You’ll need to “vet” your affiliates to make sure they are an appropriate fit for your brand. Make sure that they don’t misrepresent you to potential customers or generate content which will damage your reputation.

It’s a good idea to keep your affiliates informed about the latest developments in your business. For example if you have released a new curriculum, make sure your affiliates know about it, so they can help you with promotion. A regular newsletter just for affiliates is a great way to keep everyone in the loop. 

It also keeps your affiliates motivated if you are accessible to them e.g. regular “office hours” or Zoom group meetups. Creating a community atmosphere around your brand and keeping it fun will energize your affiliates network.

What Affiliate Program Plugins Are Available?

Depending on what platform you are using for your website or landing page, you should be able to find affiliate program plugins or modules.

Tapfiliate has affiliate plugin modules for WIX, Squarespace and Weebly starting at $69/mth. It comes with plenty of options and affiliate program features.

Affiliates Manager Plugin and AffiliateWP are the two most popular plugin options for WordPress site owners.

Affiliates Manager is free but AffliateWP offers a more modern UX and more comprehensive features. AffiliateWP licenses start at $149 / yr. Please watch Adam Priesner’s video where he provides a good feature set comparison of the two WordPress plugin solutions.

Paying Your Affiliates

It goes without saying that you should always try to pay your affiliates on time. You should have a designated payout day each month when you remit affiliate commissions. Most affiliate programs deal with payouts via PayPal or some other fund transfer facility.

Make it clear to your affiliates that you need to allow for any refund periods to expire before their commission payouts qualify. You don’t want to pay an affiliate for a referral but then a short time later end up “out-of-pocket” because you refunded the initial sale to the customer.

You’ll also want to set “thresholds” for commission payouts e.g. you only make a payout for the month if the accrued commission is greater than $50. It makes sense for the affiliates themselves because making frequent low value payouts will generate higher bank transaction fees and PayPal transfer expenses which eat away at the amounts they earn.
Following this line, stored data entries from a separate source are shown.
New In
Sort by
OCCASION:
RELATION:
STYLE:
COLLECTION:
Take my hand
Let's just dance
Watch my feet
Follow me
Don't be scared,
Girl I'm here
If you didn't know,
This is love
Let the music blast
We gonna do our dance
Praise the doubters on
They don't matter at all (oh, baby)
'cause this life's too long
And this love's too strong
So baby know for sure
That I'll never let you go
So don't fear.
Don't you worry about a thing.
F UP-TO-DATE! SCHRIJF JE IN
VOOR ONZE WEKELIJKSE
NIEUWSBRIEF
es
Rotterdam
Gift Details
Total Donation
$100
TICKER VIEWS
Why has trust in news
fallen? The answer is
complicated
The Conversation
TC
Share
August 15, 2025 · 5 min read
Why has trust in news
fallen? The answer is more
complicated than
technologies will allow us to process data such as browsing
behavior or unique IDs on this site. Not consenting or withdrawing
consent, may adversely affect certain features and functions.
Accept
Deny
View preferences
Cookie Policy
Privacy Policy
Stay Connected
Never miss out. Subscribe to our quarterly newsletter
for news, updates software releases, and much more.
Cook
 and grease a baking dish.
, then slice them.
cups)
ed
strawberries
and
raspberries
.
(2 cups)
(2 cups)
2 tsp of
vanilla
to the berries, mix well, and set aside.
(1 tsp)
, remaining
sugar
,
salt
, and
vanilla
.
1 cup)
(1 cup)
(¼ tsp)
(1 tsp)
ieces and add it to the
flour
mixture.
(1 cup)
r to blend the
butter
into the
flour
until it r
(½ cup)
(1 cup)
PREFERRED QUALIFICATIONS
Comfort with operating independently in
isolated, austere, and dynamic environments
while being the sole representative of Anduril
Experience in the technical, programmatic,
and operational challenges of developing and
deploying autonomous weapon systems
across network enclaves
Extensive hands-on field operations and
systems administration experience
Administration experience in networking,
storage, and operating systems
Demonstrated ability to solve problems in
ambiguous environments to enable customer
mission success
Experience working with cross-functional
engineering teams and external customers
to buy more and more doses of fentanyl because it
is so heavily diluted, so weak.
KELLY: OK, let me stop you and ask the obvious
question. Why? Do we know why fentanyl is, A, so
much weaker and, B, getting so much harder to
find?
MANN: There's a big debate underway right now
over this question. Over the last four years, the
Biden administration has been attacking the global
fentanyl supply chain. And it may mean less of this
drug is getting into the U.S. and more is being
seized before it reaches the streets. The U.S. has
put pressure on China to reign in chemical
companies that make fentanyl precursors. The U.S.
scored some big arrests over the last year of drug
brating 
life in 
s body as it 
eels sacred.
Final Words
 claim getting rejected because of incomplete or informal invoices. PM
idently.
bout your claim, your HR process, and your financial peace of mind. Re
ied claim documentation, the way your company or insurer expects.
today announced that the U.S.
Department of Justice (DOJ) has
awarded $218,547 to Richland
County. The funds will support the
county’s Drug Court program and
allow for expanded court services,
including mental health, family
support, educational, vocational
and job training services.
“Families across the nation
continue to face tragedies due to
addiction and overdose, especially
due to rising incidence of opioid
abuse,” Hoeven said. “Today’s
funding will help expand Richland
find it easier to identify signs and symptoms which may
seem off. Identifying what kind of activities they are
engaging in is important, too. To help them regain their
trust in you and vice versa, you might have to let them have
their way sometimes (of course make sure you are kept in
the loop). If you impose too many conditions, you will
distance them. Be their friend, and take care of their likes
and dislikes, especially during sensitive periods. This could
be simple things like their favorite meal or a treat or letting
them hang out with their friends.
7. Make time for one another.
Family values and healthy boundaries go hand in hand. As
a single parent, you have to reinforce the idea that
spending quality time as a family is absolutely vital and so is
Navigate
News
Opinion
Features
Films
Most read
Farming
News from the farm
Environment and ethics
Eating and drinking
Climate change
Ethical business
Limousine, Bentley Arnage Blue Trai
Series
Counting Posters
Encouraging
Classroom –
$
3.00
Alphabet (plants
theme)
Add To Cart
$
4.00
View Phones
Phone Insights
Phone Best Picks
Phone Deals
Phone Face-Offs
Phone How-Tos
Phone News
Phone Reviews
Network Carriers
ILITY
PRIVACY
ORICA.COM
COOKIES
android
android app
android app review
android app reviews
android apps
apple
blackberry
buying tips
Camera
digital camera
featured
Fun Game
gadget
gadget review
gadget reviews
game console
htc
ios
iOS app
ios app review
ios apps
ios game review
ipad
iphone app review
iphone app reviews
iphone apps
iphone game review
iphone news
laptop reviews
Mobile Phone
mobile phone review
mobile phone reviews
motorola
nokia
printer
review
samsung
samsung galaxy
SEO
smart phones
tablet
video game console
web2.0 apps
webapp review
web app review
Some of your affiliates (former ESL students for example) might prefer to receive their rewards “in kind” rather than in cash. For example, instead of receiving a $50 cash payout they might prefer to be compensated with a free lesson. You should consider such possibilities in your terms of service agreement.

Conclusion

Affiliate marketing can be a great way of leveraging the influence and connections of others to attract ESL students to your freelance online business. Former students themselves are potentially great advocates for your brand. Having a structured reward system in place can be a great way to motivate them to help your business succeed.